Required work:
Update the listing below by changing every "2kGames" to "2K Games" and leaving everything else as it is.
————————
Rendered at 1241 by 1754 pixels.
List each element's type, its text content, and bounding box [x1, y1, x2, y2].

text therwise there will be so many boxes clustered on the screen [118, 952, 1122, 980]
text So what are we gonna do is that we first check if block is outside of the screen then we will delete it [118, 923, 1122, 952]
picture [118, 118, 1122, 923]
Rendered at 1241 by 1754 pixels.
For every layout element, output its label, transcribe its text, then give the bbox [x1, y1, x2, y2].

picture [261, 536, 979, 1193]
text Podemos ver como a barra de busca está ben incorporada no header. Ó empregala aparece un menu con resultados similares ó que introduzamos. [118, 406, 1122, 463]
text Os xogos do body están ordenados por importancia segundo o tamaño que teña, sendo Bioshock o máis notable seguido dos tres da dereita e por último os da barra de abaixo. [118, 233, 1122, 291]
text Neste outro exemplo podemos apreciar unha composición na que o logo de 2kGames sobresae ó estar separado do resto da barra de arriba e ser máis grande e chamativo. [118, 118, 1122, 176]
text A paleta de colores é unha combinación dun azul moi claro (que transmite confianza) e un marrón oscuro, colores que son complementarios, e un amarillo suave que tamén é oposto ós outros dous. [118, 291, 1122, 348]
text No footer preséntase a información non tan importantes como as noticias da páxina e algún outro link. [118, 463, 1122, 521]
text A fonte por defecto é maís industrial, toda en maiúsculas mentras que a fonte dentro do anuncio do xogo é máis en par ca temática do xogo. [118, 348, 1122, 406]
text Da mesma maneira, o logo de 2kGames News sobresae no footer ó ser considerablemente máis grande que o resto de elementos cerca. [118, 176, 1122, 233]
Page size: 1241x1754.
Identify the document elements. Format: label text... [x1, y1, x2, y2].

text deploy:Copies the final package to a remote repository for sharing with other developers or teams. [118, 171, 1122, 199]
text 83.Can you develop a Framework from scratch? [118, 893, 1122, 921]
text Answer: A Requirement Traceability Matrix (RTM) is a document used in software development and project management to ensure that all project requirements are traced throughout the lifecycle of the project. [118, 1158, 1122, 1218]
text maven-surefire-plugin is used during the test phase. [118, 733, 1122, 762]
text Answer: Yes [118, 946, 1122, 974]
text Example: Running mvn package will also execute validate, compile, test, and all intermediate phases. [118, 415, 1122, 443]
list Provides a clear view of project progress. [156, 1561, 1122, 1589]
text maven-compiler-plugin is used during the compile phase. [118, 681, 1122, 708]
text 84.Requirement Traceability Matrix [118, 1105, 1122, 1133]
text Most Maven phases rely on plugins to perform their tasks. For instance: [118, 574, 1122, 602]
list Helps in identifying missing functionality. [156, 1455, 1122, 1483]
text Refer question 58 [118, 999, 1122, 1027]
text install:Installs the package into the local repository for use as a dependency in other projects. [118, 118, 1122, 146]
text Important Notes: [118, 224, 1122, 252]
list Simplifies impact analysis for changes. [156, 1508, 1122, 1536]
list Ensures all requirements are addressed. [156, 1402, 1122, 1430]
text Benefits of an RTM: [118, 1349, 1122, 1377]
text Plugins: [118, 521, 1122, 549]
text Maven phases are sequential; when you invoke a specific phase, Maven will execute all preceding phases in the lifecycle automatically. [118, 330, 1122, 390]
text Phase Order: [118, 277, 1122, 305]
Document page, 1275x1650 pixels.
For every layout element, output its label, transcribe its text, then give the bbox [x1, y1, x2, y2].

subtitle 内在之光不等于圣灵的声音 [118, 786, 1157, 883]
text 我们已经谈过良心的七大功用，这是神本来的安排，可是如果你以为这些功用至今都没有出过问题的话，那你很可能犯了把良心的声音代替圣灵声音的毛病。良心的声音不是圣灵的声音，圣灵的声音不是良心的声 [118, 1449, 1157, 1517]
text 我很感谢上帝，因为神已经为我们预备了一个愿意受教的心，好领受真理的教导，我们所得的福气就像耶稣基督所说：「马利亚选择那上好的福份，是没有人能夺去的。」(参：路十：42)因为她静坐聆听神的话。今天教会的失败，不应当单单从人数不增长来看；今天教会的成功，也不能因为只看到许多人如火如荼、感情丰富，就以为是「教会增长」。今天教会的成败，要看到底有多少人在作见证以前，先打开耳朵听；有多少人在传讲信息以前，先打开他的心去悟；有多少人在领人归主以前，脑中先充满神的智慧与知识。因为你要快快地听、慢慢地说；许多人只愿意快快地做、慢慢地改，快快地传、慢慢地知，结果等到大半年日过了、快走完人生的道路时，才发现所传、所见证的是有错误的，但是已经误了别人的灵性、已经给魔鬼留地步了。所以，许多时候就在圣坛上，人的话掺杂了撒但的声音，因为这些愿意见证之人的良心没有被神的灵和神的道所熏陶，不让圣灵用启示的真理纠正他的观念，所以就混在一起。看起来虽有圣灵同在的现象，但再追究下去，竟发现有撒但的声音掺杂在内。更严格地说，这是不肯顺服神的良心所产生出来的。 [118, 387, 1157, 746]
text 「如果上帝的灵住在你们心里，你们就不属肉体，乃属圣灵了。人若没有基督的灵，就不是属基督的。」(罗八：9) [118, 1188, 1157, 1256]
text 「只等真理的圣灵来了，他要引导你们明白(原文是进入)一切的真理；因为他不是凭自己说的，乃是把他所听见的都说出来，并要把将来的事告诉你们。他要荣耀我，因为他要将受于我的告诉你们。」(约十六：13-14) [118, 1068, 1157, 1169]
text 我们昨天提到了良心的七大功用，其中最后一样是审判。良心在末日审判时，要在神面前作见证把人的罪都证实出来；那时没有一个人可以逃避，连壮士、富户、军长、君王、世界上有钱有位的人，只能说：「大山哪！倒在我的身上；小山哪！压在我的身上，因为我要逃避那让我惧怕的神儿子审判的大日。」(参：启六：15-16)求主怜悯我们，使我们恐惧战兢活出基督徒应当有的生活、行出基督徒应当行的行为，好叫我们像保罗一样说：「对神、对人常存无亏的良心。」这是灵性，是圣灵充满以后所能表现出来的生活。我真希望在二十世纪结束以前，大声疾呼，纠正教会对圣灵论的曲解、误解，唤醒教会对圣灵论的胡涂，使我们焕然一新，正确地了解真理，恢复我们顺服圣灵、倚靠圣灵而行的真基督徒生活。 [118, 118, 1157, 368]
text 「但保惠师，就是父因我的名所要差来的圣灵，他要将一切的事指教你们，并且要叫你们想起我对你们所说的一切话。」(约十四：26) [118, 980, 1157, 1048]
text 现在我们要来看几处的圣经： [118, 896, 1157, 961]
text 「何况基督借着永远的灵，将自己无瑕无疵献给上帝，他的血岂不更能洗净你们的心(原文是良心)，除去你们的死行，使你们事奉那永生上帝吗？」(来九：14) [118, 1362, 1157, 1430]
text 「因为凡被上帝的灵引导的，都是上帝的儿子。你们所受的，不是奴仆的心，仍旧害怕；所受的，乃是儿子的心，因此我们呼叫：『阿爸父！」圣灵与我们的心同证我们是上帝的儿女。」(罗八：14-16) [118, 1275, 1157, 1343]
————————
Solution for this exercise:
Rendered at 1241 by 1754 pixels.
List each element's type, its text content, and bounding box [x1, y1, x2, y2].

text therwise there will be so many boxes clustered on the screen [118, 952, 1122, 980]
text So what are we gonna do is that we first check if block is outside of the screen then we will delete it [118, 923, 1122, 952]
picture [118, 118, 1122, 923]
Rendered at 1241 by 1754 pixels.
For every layout element, output its label, transcribe its text, then give the bbox [x1, y1, x2, y2].

picture [261, 536, 979, 1193]
text Podemos ver como a barra de busca está ben incorporada no header. Ó empregala aparece un menu con resultados similares ó que introduzamos. [118, 406, 1122, 463]
text Os xogos do body están ordenados por importancia segundo o tamaño que teña, sendo Bioshock o máis notable seguido dos tres da dereita e por último os da barra de abaixo. [118, 233, 1122, 291]
text Neste outro exemplo podemos apreciar unha composición na que o logo de 2K Games sobresae ó estar separado do resto da barra de arriba e ser máis grande e chamativo. [118, 118, 1122, 176]
text A paleta de colores é unha combinación dun azul moi claro (que transmite confianza) e un marrón oscuro, colores que son complementarios, e un amarillo suave que tamén é oposto ós outros dous. [118, 291, 1122, 348]
text No footer preséntase a información non tan importantes como as noticias da páxina e algún outro link. [118, 463, 1122, 521]
text A fonte por defecto é maís industrial, toda en maiúsculas mentras que a fonte dentro do anuncio do xogo é máis en par ca temática do xogo. [118, 348, 1122, 406]
text Da mesma maneira, o logo de 2K Games News sobresae no footer ó ser considerablemente máis grande que o resto de elementos cerca. [118, 176, 1122, 233]
Page size: 1241x1754.
Identify the document elements. Format: label text... [x1, y1, x2, y2].

text deploy:Copies the final package to a remote repository for sharing with other developers or teams. [118, 171, 1122, 199]
text 83.Can you develop a Framework from scratch? [118, 893, 1122, 921]
text Answer: A Requirement Traceability Matrix (RTM) is a document used in software development and project management to ensure that all project requirements are traced throughout the lifecycle of the project. [118, 1158, 1122, 1218]
text maven-surefire-plugin is used during the test phase. [118, 733, 1122, 762]
text Answer: Yes [118, 946, 1122, 974]
text Example: Running mvn package will also execute validate, compile, test, and all intermediate phases. [118, 415, 1122, 443]
list Provides a clear view of project progress. [156, 1561, 1122, 1589]
text maven-compiler-plugin is used during the compile phase. [118, 681, 1122, 708]
text 84.Requirement Traceability Matrix [118, 1105, 1122, 1133]
text Most Maven phases rely on plugins to perform their tasks. For instance: [118, 574, 1122, 602]
list Helps in identifying missing functionality. [156, 1455, 1122, 1483]
text Refer question 58 [118, 999, 1122, 1027]
text install:Installs the package into the local repository for use as a dependency in other projects. [118, 118, 1122, 146]
text Important Notes: [118, 224, 1122, 252]
list Simplifies impact analysis for changes. [156, 1508, 1122, 1536]
list Ensures all requirements are addressed. [156, 1402, 1122, 1430]
text Benefits of an RTM: [118, 1349, 1122, 1377]
text Plugins: [118, 521, 1122, 549]
text Maven phases are sequential; when you invoke a specific phase, Maven will execute all preceding phases in the lifecycle automatically. [118, 330, 1122, 390]
text Phase Order: [118, 277, 1122, 305]
Document page, 1275x1650 pixels.
For every layout element, output its label, transcribe its text, then give the bbox [x1, y1, x2, y2].

subtitle 内在之光不等于圣灵的声音 [118, 786, 1157, 883]
text 我们已经谈过良心的七大功用，这是神本来的安排，可是如果你以为这些功用至今都没有出过问题的话，那你很可能犯了把良心的声音代替圣灵声音的毛病。良心的声音不是圣灵的声音，圣灵的声音不是良心的声 [118, 1449, 1157, 1517]
text 我很感谢上帝，因为神已经为我们预备了一个愿意受教的心，好领受真理的教导，我们所得的福气就像耶稣基督所说：「马利亚选择那上好的福份，是没有人能夺去的。」(参：路十：42)因为她静坐聆听神的话。今天教会的失败，不应当单单从人数不增长来看；今天教会的成功，也不能因为只看到许多人如火如荼、感情丰富，就以为是「教会增长」。今天教会的成败，要看到底有多少人在作见证以前，先打开耳朵听；有多少人在传讲信息以前，先打开他的心去悟；有多少人在领人归主以前，脑中先充满神的智慧与知识。因为你要快快地听、慢慢地说；许多人只愿意快快地做、慢慢地改，快快地传、慢慢地知，结果等到大半年日过了、快走完人生的道路时，才发现所传、所见证的是有错误的，但是已经误了别人的灵性、已经给魔鬼留地步了。所以，许多时候就在圣坛上，人的话掺杂了撒但的声音，因为这些愿意见证之人的良心没有被神的灵和神的道所熏陶，不让圣灵用启示的真理纠正他的观念，所以就混在一起。看起来虽有圣灵同在的现象，但再追究下去，竟发现有撒但的声音掺杂在内。更严格地说，这是不肯顺服神的良心所产生出来的。 [118, 387, 1157, 746]
text 「如果上帝的灵住在你们心里，你们就不属肉体，乃属圣灵了。人若没有基督的灵，就不是属基督的。」(罗八：9) [118, 1188, 1157, 1256]
text 「只等真理的圣灵来了，他要引导你们明白(原文是进入)一切的真理；因为他不是凭自己说的，乃是把他所听见的都说出来，并要把将来的事告诉你们。他要荣耀我，因为他要将受于我的告诉你们。」(约十六：13-14) [118, 1068, 1157, 1169]
text 我们昨天提到了良心的七大功用，其中最后一样是审判。良心在末日审判时，要在神面前作见证把人的罪都证实出来；那时没有一个人可以逃避，连壮士、富户、军长、君王、世界上有钱有位的人，只能说：「大山哪！倒在我的身上；小山哪！压在我的身上，因为我要逃避那让我惧怕的神儿子审判的大日。」(参：启六：15-16)求主怜悯我们，使我们恐惧战兢活出基督徒应当有的生活、行出基督徒应当行的行为，好叫我们像保罗一样说：「对神、对人常存无亏的良心。」这是灵性，是圣灵充满以后所能表现出来的生活。我真希望在二十世纪结束以前，大声疾呼，纠正教会对圣灵论的曲解、误解，唤醒教会对圣灵论的胡涂，使我们焕然一新，正确地了解真理，恢复我们顺服圣灵、倚靠圣灵而行的真基督徒生活。 [118, 118, 1157, 368]
text 「但保惠师，就是父因我的名所要差来的圣灵，他要将一切的事指教你们，并且要叫你们想起我对你们所说的一切话。」(约十四：26) [118, 980, 1157, 1048]
text 现在我们要来看几处的圣经： [118, 896, 1157, 961]
text 「何况基督借着永远的灵，将自己无瑕无疵献给上帝，他的血岂不更能洗净你们的心(原文是良心)，除去你们的死行，使你们事奉那永生上帝吗？」(来九：14) [118, 1362, 1157, 1430]
text 「因为凡被上帝的灵引导的，都是上帝的儿子。你们所受的，不是奴仆的心，仍旧害怕；所受的，乃是儿子的心，因此我们呼叫：『阿爸父！」圣灵与我们的心同证我们是上帝的儿女。」(罗八：14-16) [118, 1275, 1157, 1343]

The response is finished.